Les scientifiques comprennent depuis des années l'utilisation par le cancer de l'interrupteur d'immortalité. Des recherches antérieures ont montré que plus de 90% des tumeurs ont des mutations qui permettent aux excroissances d'activer l'expression de TERT et de produire de la télomérase. Mais les médicaments contre le cancer qui bloquent simplement la télomérase se sont révélés trop toxiques pour les patients, car les médicaments étouffent également les cellules souches, ce qui limite la capacité d'un patient à produire de nouvelles cellules sanguines et d'autres cellules vitales.
En se concentrant sur le glioblastome, la forme la plus agressive de cancer du cerveau, le groupe de Costello a découvert un moyen de limiter l'accès au commutateur d'immortalité uniquement pour les cellules cancéreuses, épargnant les cellules souches. Plus précisément, les chercheurs ont découvert que les cellules cancéreuses utilisaient une partie de la protéine GABP, appelée GABPbeta1L, pour activer le commutateur.
La protéine GABP est utilisée par de nombreux types de cellules pour une multitude de tâches, donc inhiber complètement cette protéine aurait des effets néfastes dans tout le corps.
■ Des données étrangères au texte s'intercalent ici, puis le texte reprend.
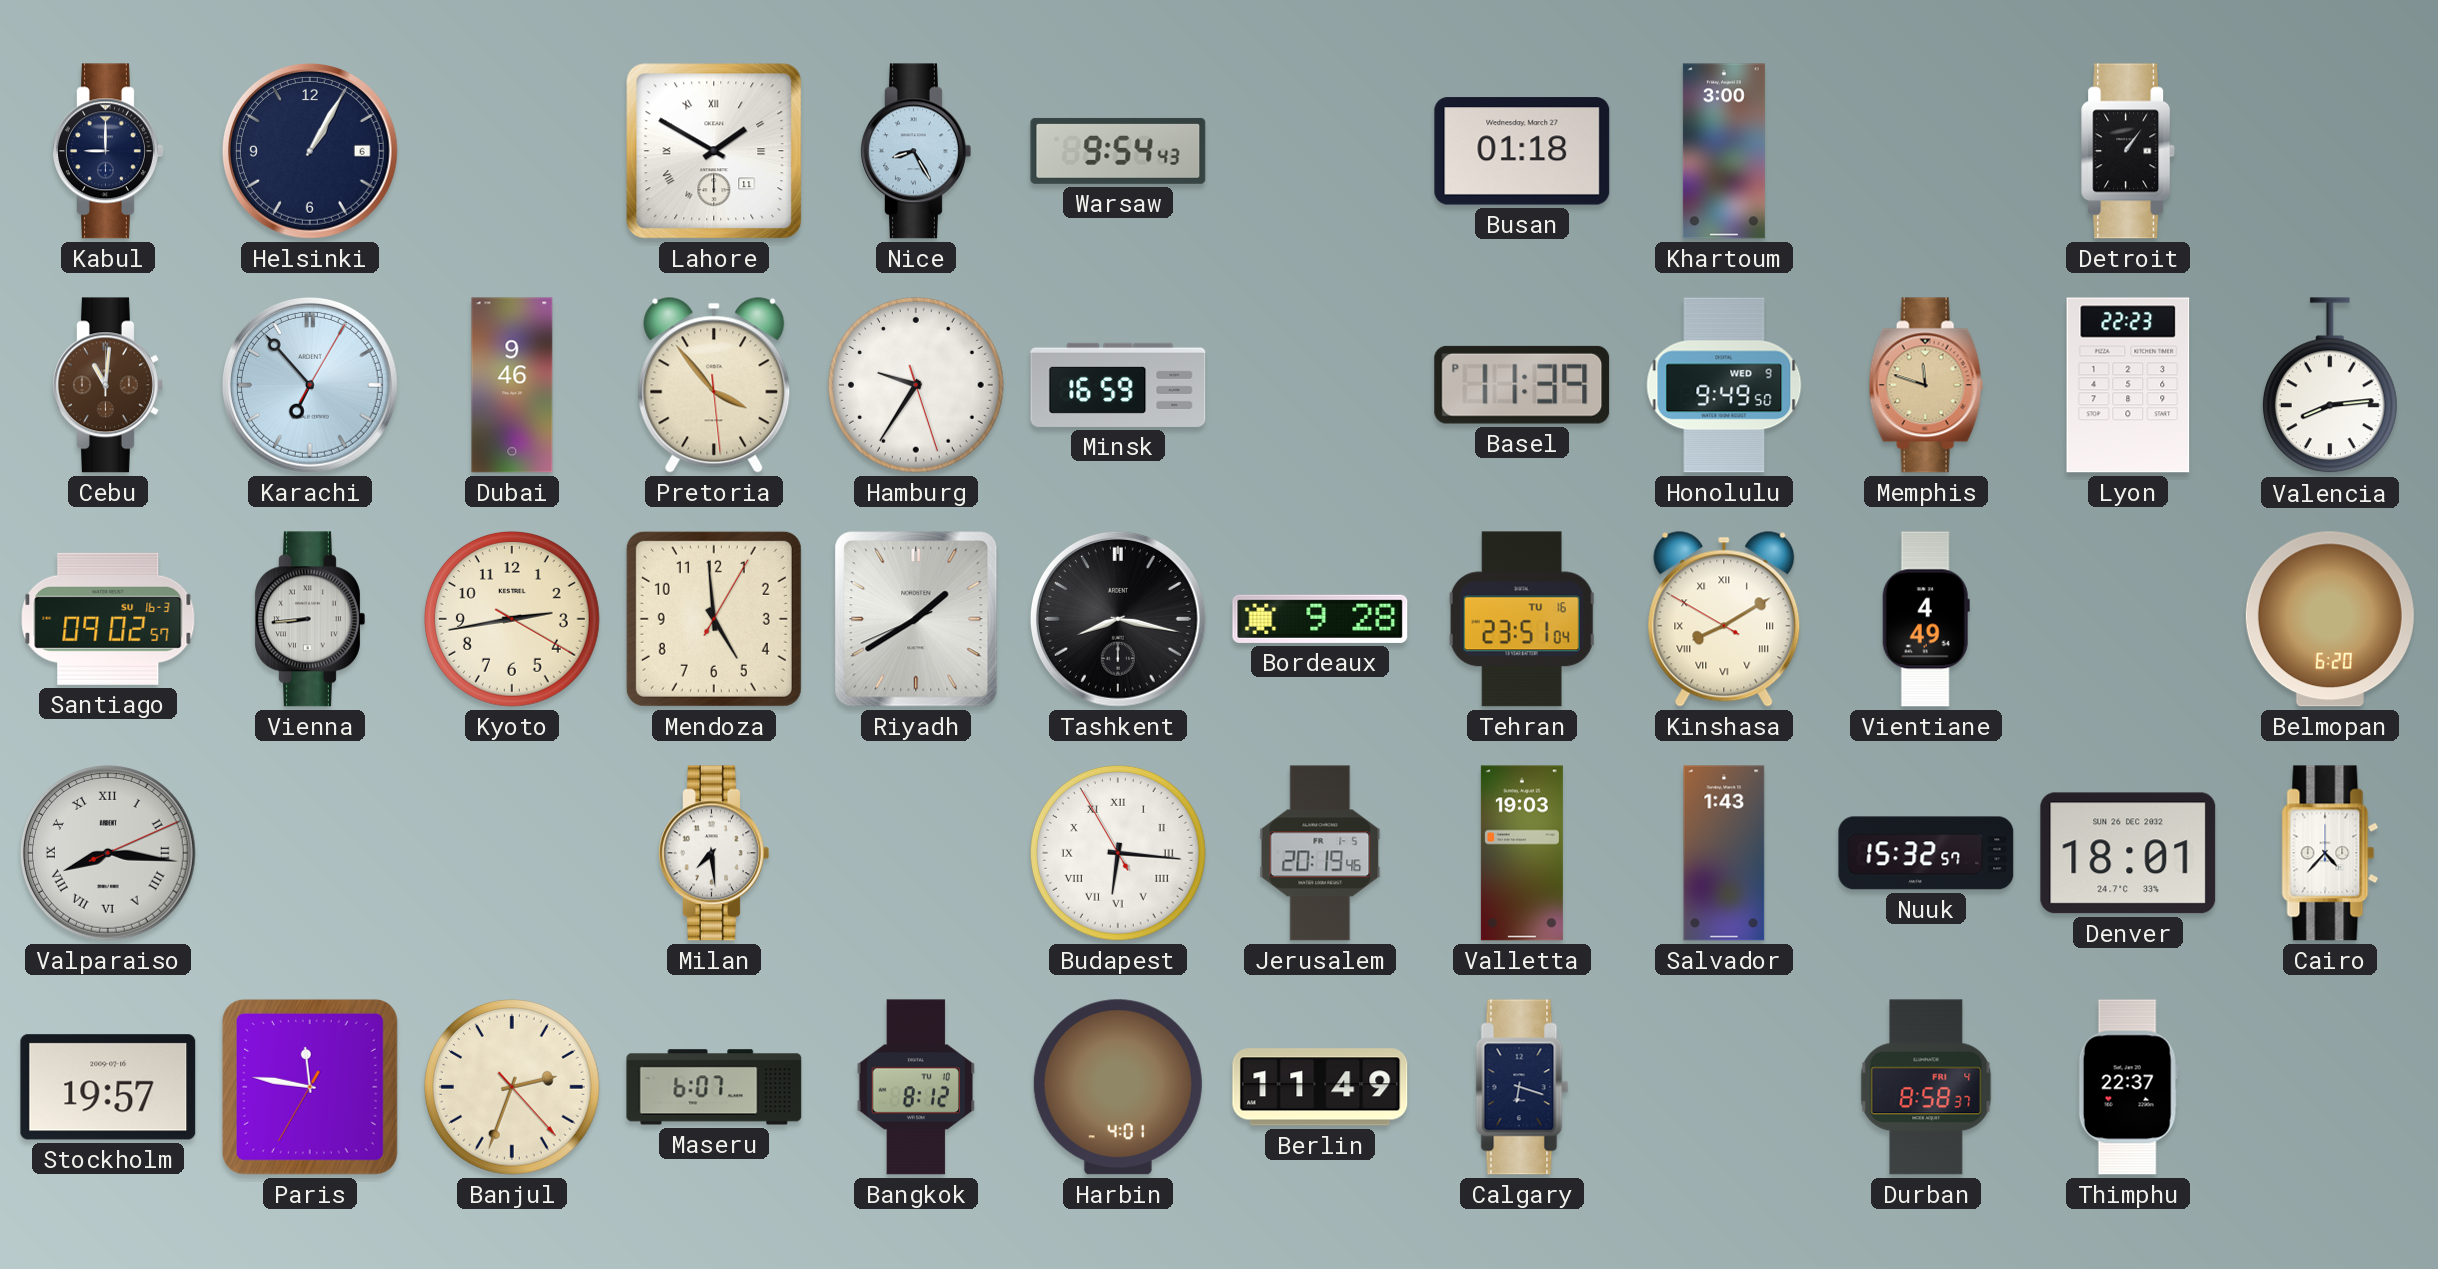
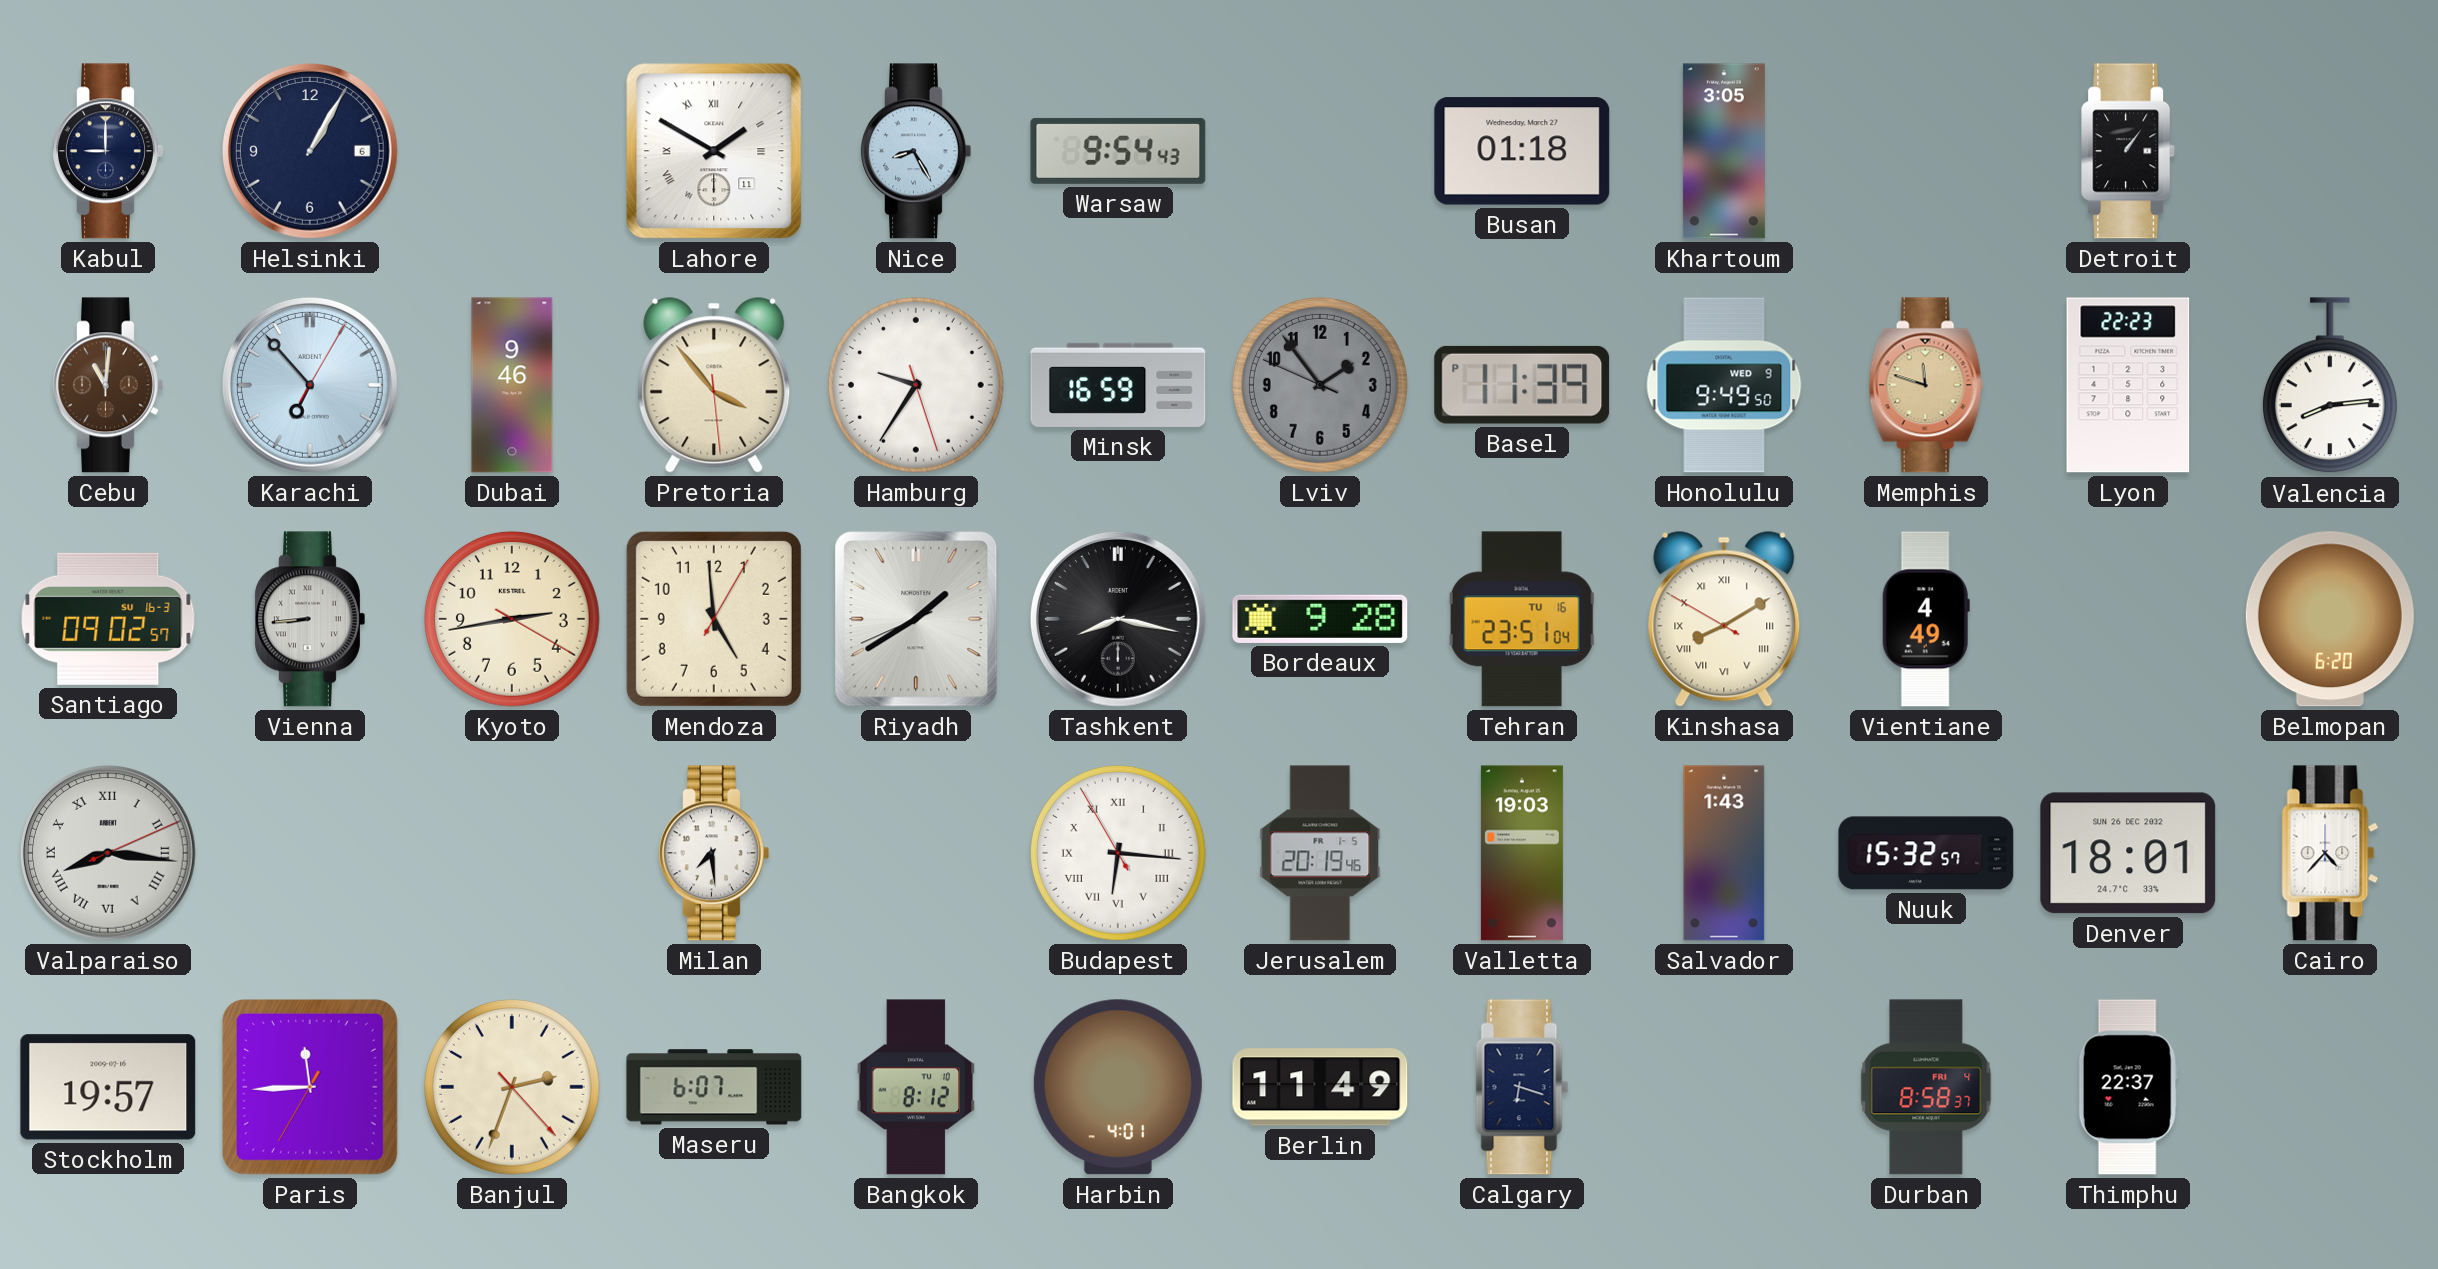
Khartoum: 3:00 -> 3:05
Lviv: none -> 1:53
Paris: 11:46 -> 11:44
Les chercheurs ont plutôt expérimenté la suppression de l'élément GABPbeta1L uniquement, en utilisant l'outil d'édition de gènes CRISPR.
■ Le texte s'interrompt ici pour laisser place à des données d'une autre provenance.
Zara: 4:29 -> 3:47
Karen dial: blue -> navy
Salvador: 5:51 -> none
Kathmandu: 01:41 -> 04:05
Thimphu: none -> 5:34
Et ça a marché. La protéine GABP dépourvue de beta1L a eu un effet néfaste sur les cellules cancéreuses mais aucun effet sur les autres cellules, selon des expériences que les chercheurs ont faites dans des boîtes de laboratoire et chez la souris.
"Ces résultats suggèrent que la sous-unité beta1L est une nouvelle cible prometteuse pour le glioblastome agressif et potentiellement les nombreux autres cancers avec des mutations du promoteur TERT", a déclaré Costello dans un communiqué de presse.
Cible du glioblastome?
McCain et le fils de l'ancien vice-président Joe Biden, Beau Biden, sont tous deux décédés des glioblastomes. Bien que l'on ne sache pas publiquement si leur forme de glioblastome avait des mutations du promoteur TERT, Costello a déclaré à Live Science que c'était probable, étant donné qu'environ 83% des glioblastomes ont de telles mutations.
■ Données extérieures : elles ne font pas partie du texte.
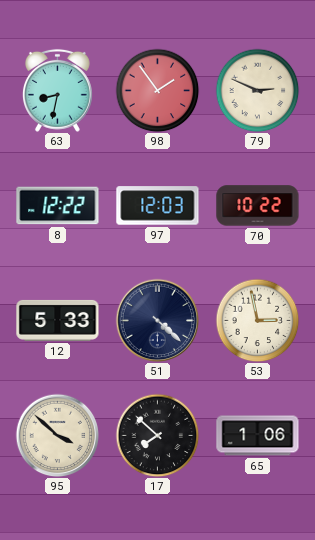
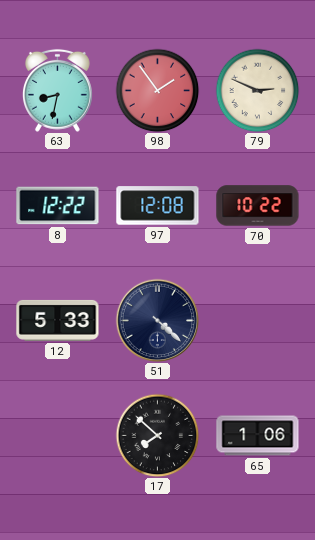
97: 12:03 -> 12:08
53: 2:58 -> none
95: 3:52 -> none
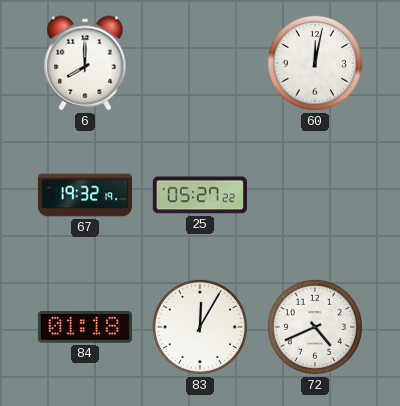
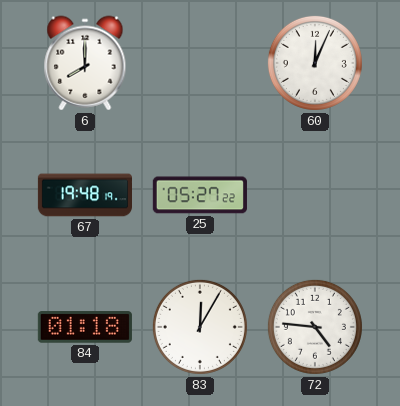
60: 12:02 -> 12:04
67: 19:32 -> 19:48
72: 4:41 -> 4:46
Le Dr John Laterra, codirigeant du programme de lutte contre le cancer du cerveau au Johns Hopkins Sidney Kimmel Comprehensive Cancer Center à Baltimore, qui ne faisait pas partie de cette recherche, a déclaré que les résultats «sont d'une importance potentielle élevée étant donné le rôle connu du TERT dans la conduite l'immortalité des cellules cancéreuses et la malignité des gliomes.
"Les résultats fournissent un argument convaincant pour les travaux futurs visant à identifier qui inhibent GABPbeta1L ou d'autres régulateurs de" la capacité de GAPB à activer le commutateur d'immortalité, a déclaré Laterra Live Science.
Il a ajouté qu'il sera important de reproduire cette expérience dans d'autres modèles de tumeurs, de préférence ceux dérivés directement d'échantillons de patients. En outre, bien que les cellules cancéreuses déjà déficientes en GABPbeta1L se soient développées de manière moins agressive après la transplantation chez la souris, plus de travail chez la souris est nécessaire, a déclaré Laterra. Les chercheurs doivent concevoir une expérience pour déterminer si le cancer qui s'est déjà développé chez la souris peut être arrêté en bloquant ou en supprimant GABPbeta1L, a-t-il déclaré.
Costello a déclaré que son groupe et d'autres collaborateurs poursuivront deux approches en parallèle: la création d'un médicament à petites molécules qui cible GABPbeta1L et le développement d'une thérapie basée sur CRISPR qui peut altérer les gènes humains afin qu'ils ne produisent pas GABPbeta1L. L'approche CRISPR a été réalisée pour les cellules cancéreuses du cerveau humain transplantées chez la souris dans cette expérience. Les chercheurs travaillent avec GSK sur l'ancien projet. Les deux approches sont cependant très expérimentales et leur développement prendra plusieurs années, a expliqué Costello à Live Science.